> _Task statement_: Take the entries below and return them unchanged.

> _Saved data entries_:
···
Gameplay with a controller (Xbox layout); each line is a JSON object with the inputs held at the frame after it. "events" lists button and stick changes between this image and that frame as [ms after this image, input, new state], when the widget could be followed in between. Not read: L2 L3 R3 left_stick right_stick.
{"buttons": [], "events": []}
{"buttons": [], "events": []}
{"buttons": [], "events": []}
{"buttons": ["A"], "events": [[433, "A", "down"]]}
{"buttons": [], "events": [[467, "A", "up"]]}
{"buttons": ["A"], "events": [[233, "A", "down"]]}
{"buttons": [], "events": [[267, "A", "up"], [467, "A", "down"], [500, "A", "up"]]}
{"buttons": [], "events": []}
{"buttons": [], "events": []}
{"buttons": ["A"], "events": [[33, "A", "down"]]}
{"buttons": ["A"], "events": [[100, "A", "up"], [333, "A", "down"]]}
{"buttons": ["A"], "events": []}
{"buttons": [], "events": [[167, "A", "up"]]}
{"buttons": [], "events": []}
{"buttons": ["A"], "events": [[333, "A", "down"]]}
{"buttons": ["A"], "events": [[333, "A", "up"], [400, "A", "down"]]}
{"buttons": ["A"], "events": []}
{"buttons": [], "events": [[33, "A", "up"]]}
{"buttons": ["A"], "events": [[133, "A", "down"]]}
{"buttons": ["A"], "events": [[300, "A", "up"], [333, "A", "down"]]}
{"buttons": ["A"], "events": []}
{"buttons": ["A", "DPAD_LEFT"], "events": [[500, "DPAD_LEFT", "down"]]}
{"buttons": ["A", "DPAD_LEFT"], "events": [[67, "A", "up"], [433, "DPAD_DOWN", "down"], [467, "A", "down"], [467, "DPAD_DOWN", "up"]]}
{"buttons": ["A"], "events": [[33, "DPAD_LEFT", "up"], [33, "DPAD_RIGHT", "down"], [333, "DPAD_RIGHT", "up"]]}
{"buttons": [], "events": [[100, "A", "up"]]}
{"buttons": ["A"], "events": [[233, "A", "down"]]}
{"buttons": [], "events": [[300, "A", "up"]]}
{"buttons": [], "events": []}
···
> _Result_:
Gameplay with a controller (Xbox layout); each line is a JSON object with the inputs held at the frame after it. "events" lists button and stick changes between this image and that frame as [ms after this image, input, new state], when the widget could be followed in between. Not read: L2 L3 R3 left_stick right_stick.
{"buttons": [], "events": []}
{"buttons": [], "events": []}
{"buttons": [], "events": []}
{"buttons": ["A"], "events": [[433, "A", "down"]]}
{"buttons": [], "events": [[467, "A", "up"]]}
{"buttons": ["A"], "events": [[233, "A", "down"]]}
{"buttons": [], "events": [[267, "A", "up"], [467, "A", "down"], [500, "A", "up"]]}
{"buttons": [], "events": []}
{"buttons": [], "events": []}
{"buttons": ["A"], "events": [[33, "A", "down"]]}
{"buttons": ["A"], "events": [[100, "A", "up"], [333, "A", "down"]]}
{"buttons": ["A"], "events": []}
{"buttons": [], "events": [[167, "A", "up"]]}
{"buttons": [], "events": []}
{"buttons": ["A"], "events": [[333, "A", "down"]]}
{"buttons": ["A"], "events": [[333, "A", "up"], [400, "A", "down"]]}
{"buttons": ["A"], "events": []}
{"buttons": [], "events": [[33, "A", "up"]]}
{"buttons": ["A"], "events": [[133, "A", "down"]]}
{"buttons": ["A"], "events": [[300, "A", "up"], [333, "A", "down"]]}
{"buttons": ["A"], "events": []}
{"buttons": ["A", "DPAD_LEFT"], "events": [[500, "DPAD_LEFT", "down"]]}
{"buttons": ["A", "DPAD_LEFT"], "events": [[67, "A", "up"], [433, "DPAD_DOWN", "down"], [467, "A", "down"], [467, "DPAD_DOWN", "up"]]}
{"buttons": ["A"], "events": [[33, "DPAD_LEFT", "up"], [33, "DPAD_RIGHT", "down"], [333, "DPAD_RIGHT", "up"]]}
{"buttons": [], "events": [[100, "A", "up"]]}
{"buttons": ["A"], "events": [[233, "A", "down"]]}
{"buttons": [], "events": [[300, "A", "up"]]}
{"buttons": [], "events": []}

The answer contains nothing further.